Approximating an inequality with extremely large numbers

64 Views Asked by At

I am trying to work out the number of 12 item sequences needed to have a greater than 50% probability that two of these are the same. So far, I have got $$ 1 - \frac{2048^{12}!}{\left(2048^{12}-n\right)! \times 2048^{12n}} \ge 0.5, $$ where $2048$ is the number of items to choose from. Whats the technique to approximate $n$ with such large numbers?

2

There are 2 best solutions below

0
On

You divide them, carefully. Let $w = 2048^{12} = 2^{132}$ be the total number of seed phrases. If we choose $n$ of them randomly, the probability that we do not get a collision is, as you've calculated,

$$\frac{w!}{(w - n)! w^n} = \prod_{i=1}^{n-1} \left( 1 - \frac{i}{w} \right).$$

A simple and useful approximation, mentioned on the Wikipedia article on the birthday paradox, comes from using $1 - x \le e^{-x}$ (this is a good approximation if $x$ is small), which gives

$$\prod_{i=1}^{n-1} \left( 1 - \frac{i}{w} \right) \le \exp \left( - \sum_{i=1}^{n-1} \frac{i}{w} \right) = \boxed{ \exp \left( - \frac{ {n \choose 2} }{w} \right) }.$$

The smallest value of $n$ for which this bound is less than $\frac{1}{2}$ is given by solving ${n \choose 2} = w \log 2$, which gives approximately $n \approx \sqrt{2w \log 2}$ in general, and in this case gives $n \approx (\sqrt{2 \log 2}) 2^{66} \approx \boxed{ 8.7 \times 10^{19} }$.

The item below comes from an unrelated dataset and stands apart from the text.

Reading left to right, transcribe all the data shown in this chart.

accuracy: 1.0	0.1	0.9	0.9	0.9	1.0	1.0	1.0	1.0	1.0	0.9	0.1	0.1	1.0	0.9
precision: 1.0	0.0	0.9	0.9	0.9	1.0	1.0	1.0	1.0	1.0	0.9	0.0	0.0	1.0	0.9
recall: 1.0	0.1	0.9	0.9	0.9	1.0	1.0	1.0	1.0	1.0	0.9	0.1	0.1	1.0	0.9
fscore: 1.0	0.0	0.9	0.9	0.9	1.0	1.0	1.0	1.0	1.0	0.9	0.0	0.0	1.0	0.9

To get a sense of how accurate this approximation is, taking logarithms gives

$$\log \prod_{i=1}^{n-1} \left( 1 - \frac{i}{w} \right) = \sum_{i=1}^{n-1} \log \left( 1 - \frac{i}{w} \right).$$

For small values of $x$ we have $\log (1 - x) \approx -x$ (this is the logarithm of our previous approximation $1 - x \approx e^{-x}$; more precisely for $x \in (0, \frac{1}{2}]$ we have $-x - x^2 \le \log (1 - x) \le -x$ which applied to the above sum gives

$$- \frac{ {n \choose 2} }{w} - \sum_{i=1}^{n-1} \frac{i^2}{w^2} \le \sum_{i=1}^{n-1} \log \left( 1 - \frac{i}{w} \right) \le - \frac{ {n \choose 2} }{w}$$

so the error in the above approximation, in the exponent, grows like $\frac{n^3}{w^2}$. Since $n \approx \sqrt{w}$ above this grows like $\frac{1}{\sqrt{w}}$ which is tiny. So our approximation above is very close.

0
On

Using the same notations as @Qiaochu Yuan in his answer, we look for $n$ such that $$2( w!)\leq (w-n)!\,\, w^n$$

Taking logarithms, using Stirling approximation for large values of $w$ and continuing with Taylor expansions, we end with $$0\leq -\log (2)+\frac{n^2-n}{2 w}+O\left(\frac{1}{w^3}\right)\lt -\log(2)+\frac{n^2}{2 w} \implies n > \sqrt{2 w \log (2)}$$ as already given by @Qiaochu Yuan.